Medical Ins. "Buy-Out" Plan

Need help on this one...

The premium for a Family Medical Plan is $1,100 per month, high since we include retirees. The City pays 80% or $880 per month / $10,500 per year. The following is an outline for a "buy out" program.
1. EE must have Family Medical Coverage, at present, with the City.
2. Effective January 1, EE cancels with the City and enrolls under spouse's Family Medical Plan.
3. EE must present proof of coverage with spouse's plan.
4. Can only re-enroll on open enrollment date or qualifying event.
5. In consideration of the above, the City will compensate the EE $2,500 at the end of the year.

With this plan, the City would save $8,000 per EE per year.

Any recommendations, critiques ?

Thanks for your help.

Comments

  • 7 Comments sorted by Votes Date Added
  • It's a good plan. I've been trying to get one through for the third year now. No one loses. That covers all bases. My plan; however, would pay the employee quarterly. Good luck. Let us know if it goes through!
  • We also offer an incentive to employees who have access to spouse's insurance. We pay those who opt out weekly. When we hire a new person, they are offered the same type of package. Has worked well for us.

    Until last year, the company paid 100% for medical coverage for the exempts and their dependents and 100% for non-exempts single coverge. Last year we started payroll deductions and asked the employees to share in the increasing costs. As the medical premiums continue to increase, the payroll deductions will also increase. My question is, when does a company stop offering an incentive to an individual to opt out? Wouldn't the employee's share of the cost be a deterrent?





  • I've never understood why proof of other insurance is necessary. It is our business what their coverage is, or if they have coverage? Or is it just our business that we aren't paying for them.

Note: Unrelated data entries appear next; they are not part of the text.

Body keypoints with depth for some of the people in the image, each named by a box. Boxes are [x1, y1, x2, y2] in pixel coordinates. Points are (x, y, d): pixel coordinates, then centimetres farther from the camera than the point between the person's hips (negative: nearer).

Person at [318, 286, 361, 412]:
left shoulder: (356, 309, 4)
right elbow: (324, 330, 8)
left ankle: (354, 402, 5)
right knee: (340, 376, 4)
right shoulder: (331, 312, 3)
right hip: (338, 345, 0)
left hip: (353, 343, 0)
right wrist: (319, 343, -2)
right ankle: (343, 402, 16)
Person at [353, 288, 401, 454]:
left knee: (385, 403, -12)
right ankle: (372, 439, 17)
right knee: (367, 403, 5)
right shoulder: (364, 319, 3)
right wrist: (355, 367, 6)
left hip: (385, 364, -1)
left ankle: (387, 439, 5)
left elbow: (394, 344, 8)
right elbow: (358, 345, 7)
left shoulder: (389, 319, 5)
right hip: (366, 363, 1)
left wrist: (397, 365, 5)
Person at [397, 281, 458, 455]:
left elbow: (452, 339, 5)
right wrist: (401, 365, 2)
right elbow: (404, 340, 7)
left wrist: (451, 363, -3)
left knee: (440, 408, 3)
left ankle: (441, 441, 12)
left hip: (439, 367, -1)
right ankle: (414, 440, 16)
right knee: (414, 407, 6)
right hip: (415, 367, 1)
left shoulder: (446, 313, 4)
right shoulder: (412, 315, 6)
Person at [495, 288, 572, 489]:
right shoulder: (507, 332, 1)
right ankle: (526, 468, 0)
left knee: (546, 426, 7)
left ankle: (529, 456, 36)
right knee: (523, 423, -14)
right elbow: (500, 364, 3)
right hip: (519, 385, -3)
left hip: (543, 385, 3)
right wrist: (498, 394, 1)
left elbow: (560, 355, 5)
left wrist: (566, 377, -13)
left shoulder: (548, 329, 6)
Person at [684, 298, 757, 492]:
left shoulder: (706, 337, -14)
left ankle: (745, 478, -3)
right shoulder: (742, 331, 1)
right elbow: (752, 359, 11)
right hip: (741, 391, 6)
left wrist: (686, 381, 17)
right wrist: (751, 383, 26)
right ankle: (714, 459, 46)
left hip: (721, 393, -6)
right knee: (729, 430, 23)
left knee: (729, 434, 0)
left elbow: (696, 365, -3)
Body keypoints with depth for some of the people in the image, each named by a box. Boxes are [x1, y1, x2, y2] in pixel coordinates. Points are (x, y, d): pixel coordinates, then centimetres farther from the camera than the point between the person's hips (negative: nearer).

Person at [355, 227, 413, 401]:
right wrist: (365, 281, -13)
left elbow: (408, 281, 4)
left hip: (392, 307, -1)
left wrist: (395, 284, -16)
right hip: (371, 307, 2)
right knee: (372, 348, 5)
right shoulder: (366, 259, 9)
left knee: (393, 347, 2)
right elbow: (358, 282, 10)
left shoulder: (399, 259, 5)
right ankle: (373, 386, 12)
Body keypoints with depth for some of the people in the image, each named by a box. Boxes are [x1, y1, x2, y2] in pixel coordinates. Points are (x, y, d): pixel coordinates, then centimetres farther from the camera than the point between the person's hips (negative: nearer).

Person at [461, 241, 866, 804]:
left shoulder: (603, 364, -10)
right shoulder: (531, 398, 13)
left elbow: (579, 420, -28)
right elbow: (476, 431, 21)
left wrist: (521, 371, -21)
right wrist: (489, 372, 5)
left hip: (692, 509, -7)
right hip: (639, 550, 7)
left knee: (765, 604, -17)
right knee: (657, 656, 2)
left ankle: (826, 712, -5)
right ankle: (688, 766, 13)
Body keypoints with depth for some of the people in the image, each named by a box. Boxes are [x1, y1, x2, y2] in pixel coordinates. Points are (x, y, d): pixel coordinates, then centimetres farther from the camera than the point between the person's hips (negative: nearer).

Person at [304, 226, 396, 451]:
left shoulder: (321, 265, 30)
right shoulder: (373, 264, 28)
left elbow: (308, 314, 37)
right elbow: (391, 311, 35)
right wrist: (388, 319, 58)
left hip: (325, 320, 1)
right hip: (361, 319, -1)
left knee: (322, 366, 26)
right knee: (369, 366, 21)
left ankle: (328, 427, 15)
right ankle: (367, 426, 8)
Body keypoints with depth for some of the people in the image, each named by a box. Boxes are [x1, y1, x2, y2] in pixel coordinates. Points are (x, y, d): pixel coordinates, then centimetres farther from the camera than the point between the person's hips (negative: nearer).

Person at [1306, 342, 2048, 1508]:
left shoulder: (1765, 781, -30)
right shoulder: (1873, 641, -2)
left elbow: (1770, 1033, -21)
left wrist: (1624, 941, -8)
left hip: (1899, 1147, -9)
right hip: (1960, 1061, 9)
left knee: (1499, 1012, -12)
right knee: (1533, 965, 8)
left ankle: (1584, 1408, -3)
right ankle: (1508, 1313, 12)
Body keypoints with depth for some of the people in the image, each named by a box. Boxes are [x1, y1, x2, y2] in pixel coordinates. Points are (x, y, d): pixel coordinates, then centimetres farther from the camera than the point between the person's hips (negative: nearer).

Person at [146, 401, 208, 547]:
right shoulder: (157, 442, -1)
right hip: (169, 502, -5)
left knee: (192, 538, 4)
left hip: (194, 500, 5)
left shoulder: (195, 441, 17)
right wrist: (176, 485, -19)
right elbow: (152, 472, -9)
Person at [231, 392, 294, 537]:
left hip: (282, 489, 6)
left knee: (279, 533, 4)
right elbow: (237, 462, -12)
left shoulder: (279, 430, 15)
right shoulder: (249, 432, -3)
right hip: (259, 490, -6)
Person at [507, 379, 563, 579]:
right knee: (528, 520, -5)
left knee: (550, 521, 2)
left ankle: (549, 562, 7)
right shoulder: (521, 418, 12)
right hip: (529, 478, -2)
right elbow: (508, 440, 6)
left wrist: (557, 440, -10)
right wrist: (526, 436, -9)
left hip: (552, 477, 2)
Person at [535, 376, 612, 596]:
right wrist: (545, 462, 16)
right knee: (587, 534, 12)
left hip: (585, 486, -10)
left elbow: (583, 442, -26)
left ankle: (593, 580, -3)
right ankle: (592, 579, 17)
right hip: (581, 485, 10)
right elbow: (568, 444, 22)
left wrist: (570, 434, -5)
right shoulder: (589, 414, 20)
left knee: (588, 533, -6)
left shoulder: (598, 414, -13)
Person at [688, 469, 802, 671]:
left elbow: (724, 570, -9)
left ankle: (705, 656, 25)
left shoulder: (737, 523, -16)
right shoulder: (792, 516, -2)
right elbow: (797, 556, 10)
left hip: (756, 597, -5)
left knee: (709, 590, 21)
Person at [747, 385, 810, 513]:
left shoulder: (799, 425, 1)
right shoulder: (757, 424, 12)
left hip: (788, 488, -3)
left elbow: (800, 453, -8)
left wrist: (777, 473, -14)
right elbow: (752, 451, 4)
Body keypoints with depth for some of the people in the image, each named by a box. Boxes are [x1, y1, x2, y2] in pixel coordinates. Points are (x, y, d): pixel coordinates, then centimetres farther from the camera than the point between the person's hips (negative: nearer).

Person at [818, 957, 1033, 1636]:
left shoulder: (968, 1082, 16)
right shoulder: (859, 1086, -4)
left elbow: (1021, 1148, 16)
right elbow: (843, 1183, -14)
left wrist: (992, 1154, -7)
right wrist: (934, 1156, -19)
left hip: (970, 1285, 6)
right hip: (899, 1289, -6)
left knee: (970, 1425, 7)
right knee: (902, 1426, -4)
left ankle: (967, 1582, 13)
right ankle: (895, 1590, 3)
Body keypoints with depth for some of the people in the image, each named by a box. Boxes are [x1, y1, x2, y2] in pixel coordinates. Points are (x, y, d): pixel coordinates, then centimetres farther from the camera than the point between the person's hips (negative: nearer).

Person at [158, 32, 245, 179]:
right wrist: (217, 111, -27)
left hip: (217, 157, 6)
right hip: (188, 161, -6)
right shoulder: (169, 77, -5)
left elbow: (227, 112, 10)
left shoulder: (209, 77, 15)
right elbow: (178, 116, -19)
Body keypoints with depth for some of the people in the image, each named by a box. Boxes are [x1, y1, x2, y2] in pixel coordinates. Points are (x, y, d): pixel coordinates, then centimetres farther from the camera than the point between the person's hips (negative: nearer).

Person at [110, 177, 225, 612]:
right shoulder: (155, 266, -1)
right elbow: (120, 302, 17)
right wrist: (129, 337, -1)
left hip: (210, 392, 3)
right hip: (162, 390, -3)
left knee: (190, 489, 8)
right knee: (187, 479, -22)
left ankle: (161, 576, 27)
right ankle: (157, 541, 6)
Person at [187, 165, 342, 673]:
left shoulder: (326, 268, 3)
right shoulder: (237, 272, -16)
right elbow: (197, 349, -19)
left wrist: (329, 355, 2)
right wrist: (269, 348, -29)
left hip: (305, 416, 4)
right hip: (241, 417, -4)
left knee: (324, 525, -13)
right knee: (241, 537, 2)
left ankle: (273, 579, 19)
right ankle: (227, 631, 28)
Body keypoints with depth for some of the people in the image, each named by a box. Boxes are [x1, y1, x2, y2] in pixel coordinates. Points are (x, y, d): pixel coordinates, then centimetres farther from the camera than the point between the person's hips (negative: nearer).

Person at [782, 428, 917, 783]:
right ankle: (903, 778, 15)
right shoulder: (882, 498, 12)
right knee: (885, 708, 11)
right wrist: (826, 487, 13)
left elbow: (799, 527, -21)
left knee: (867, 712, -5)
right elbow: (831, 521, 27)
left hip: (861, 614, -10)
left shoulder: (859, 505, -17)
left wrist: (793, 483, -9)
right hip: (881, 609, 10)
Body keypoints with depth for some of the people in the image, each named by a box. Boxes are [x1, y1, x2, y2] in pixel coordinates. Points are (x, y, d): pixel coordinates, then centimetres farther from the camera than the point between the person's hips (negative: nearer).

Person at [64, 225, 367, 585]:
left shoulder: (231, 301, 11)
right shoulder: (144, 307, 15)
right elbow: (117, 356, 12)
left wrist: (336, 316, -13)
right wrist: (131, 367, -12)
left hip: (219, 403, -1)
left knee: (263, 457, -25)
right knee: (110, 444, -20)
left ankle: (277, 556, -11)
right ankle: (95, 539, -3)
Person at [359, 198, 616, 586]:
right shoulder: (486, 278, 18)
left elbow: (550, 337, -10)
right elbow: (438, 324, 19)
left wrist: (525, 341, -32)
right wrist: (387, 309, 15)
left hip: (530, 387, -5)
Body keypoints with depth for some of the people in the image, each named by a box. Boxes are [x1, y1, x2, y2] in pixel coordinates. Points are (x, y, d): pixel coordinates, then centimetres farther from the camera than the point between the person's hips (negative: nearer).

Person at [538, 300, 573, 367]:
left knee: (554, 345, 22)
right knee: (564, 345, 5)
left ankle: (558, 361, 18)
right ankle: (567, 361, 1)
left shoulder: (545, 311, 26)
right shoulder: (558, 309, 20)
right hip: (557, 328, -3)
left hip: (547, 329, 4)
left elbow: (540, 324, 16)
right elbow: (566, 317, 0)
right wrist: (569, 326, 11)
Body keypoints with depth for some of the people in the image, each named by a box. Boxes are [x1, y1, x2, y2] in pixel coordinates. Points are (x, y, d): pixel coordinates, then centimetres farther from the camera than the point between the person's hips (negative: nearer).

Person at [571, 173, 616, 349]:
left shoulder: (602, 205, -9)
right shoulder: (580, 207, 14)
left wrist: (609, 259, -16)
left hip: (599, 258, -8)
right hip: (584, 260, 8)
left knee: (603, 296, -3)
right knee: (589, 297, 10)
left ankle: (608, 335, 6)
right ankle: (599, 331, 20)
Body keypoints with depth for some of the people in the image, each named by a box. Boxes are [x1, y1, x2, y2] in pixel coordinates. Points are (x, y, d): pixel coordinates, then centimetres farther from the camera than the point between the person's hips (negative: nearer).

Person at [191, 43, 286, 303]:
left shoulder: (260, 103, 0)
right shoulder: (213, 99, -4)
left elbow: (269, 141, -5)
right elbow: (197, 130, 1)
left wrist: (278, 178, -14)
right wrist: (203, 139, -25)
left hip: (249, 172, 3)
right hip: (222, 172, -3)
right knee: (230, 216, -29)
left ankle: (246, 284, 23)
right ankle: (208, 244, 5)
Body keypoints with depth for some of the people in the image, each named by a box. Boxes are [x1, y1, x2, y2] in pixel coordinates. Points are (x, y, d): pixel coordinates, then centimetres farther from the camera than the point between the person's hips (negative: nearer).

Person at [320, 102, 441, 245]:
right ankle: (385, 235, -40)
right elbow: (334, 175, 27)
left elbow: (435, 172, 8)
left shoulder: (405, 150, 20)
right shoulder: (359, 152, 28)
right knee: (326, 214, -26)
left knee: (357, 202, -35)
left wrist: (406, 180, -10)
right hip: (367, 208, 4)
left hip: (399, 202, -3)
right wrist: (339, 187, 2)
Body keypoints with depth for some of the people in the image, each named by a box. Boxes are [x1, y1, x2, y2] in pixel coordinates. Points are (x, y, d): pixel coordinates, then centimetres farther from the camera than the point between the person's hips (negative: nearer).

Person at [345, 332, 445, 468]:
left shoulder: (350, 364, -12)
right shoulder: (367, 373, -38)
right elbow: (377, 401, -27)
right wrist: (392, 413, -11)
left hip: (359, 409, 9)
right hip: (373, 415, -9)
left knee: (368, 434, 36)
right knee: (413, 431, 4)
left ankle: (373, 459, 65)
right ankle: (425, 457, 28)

    My last job at a poor non-profit paid a stipend that could be ran through a 125 or taxed and put on their check. In orientation, we said they could use it to purchase their own insurance or pay for medical expenses out of pocket.

    We may have been way off, though.
  • HR Calico, the reason that companies want proof of other insurance/coverage is so that there is no misunderstanding in the event of a large claim, as to who is responsible for the expenses. It is the employer's business to protect itself because it could be liable for the expenses if there is any "problem" with waivers.
  • Is that if their insurance is self-funded? Or regardless?
  • The employer is the plan sponsor whether it's insured or self funded. If there is ambiguity as to enrollment/waiver, the chances of the employer being sued for a large claim are equal. The insurer could claim employer error in the process of enrollment if fully insured. If self-funded, then the employer is maybe more vulnerable. We all know that juries are more sympathetic to the poor injured/sick plaintiff, against the "big bad insurance companies" or plans.
  • Critiques? I've said it before and I'll say it again: Paying employees to go on someone else's plan just increases the cost of providing health insurance for ALL employers as a group. We're just bidding against each other to see who will provide the largest incentive to get on some one else's insurance.
    If we're both paying $500/Single, $1000/F and we have a couple with the wife working for me, the husband working for you and they're both on their own plans, together, we, as employers are paying $1000/mo. Now, you offer $200/mo to the husband, and he comes on my plan. It now costs me $1000/mo, and you $200/mo. We are paying $1200/mo. to insure the same couple. Next year, I'm going to offer $300, and you'll have them both back and it'll cost us $1300/mo. Where does it end? Everyone just pay for their own employees!!!